Segundo técnicos do governo, após a publicação da norma ainda eram necessárias aprovações internas do conselho de administração do FGO e de uma assembleia convocada pelo Ministério do Desenvolvimento, Indústria e Comércio. Na assembleia, a União é representada pela Procuradoria-Geral da Fazenda Nacional. A expectativa da equipe econômica era concluir todo o processo ainda nesta terça-feira 5. Integrantes do governo afirmaram que a infraestrutura tecnológica para conexão entre o sistema do FGO e os bancos, por meio de APIs, já estava pronta, faltando apenas a conclusão dos trâmites formais.
A Caixa Econômica Federal foi, até o momento, a única instituição a confirmar uma renegociação dentro do programa. Por volta das 19h, o banco informou ter fechado a primeira operação do Desenrola 2.0: uma dívida de cheque especial de R$ 1.318,16, com atraso de 700 dias, foi renegociada por R$ 336,47, o equivalente a desconto de 74,5%. O pagamento foi realizado à vista, sem utilização de saldo do Fundo de Garantia do Tempo de Serviço (FGTS). O presidente da Febraban, Isaac Sidney, afirmou à CNN que “algumas instituições já iniciaram as operações”, mas a entidade não detalhou quais bancos já estavam atuando no programa.
A Caixa, responsável também pela operacionalização do uso do FGTS nas renegociações, informou que os recursos do fundo poderão ser utilizados diretamente entre os sistemas do banco e das instituições financeiras aderentes. O trabalhador precisará autorizar o uso de parte do saldo da conta vinculada, consulta que poderá ser feita pelo aplicativo FGTS. A direção do banco espera ampliar o volume de renegociações ao longo desta quarta-feira 6, embora o uso do FGTS para entrada ou quitação de contratos ainda dependa de ajustes operacionais adicionais.
O Desenrola 2.0 permitirá a renegociação de dívidas contratadas até 31 de janeiro de 2026, com atraso entre 90 dias e dois anos, envolvendo modalidades como cartão de crédito, cheque especial, crédito pessoal e parcelamento de fatura. As novas operações poderão ter descontos entre 30% e 90%, taxa máxima de juros de 1,99% ao mês, prazo de até 48 meses para pagamento e carência de até 35 dias para a primeira parcela. O valor renegociado, já com descontos aplicados, estará limitado a R$ 15 mil por pessoa em cada instituição financeira, com cobertura do FGO.

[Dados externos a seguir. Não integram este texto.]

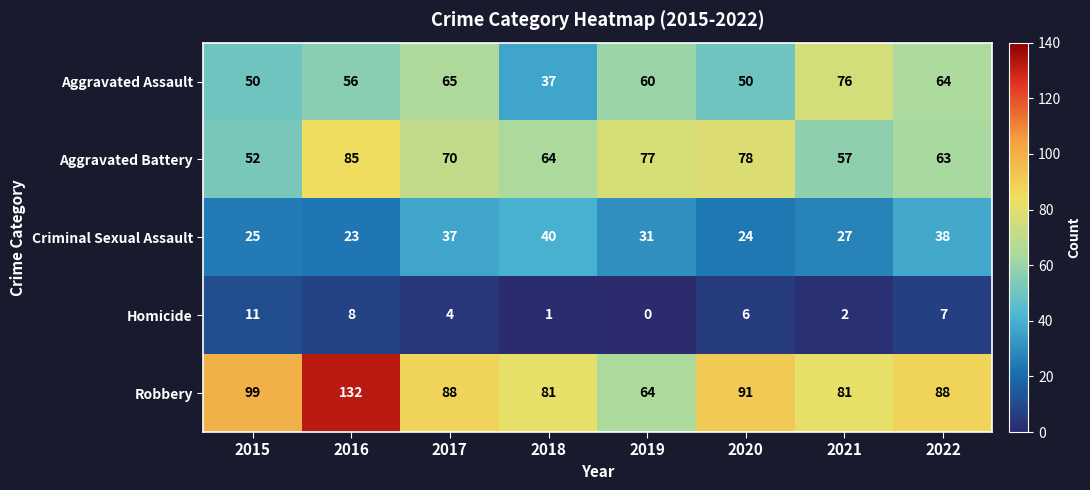

Which category has the highest value across all series?

2016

O programa é direcionado a brasileiros com renda mensal de até cinco salários mínimos, equivalente atualmente a R$ 8.105. Os descontos variam conforme a modalidade de crédito e o tempo de atraso. No caso de dívidas de cheque especial e rotativo do cartão de crédito, os abatimentos podem chegar a 90% para contratos inadimplentes entre um e dois anos. Já nas operações de crédito direto ao consumidor (CDC) e parcelamento de cartão, os descontos máximos alcançam 80% para o mesmo período de atraso.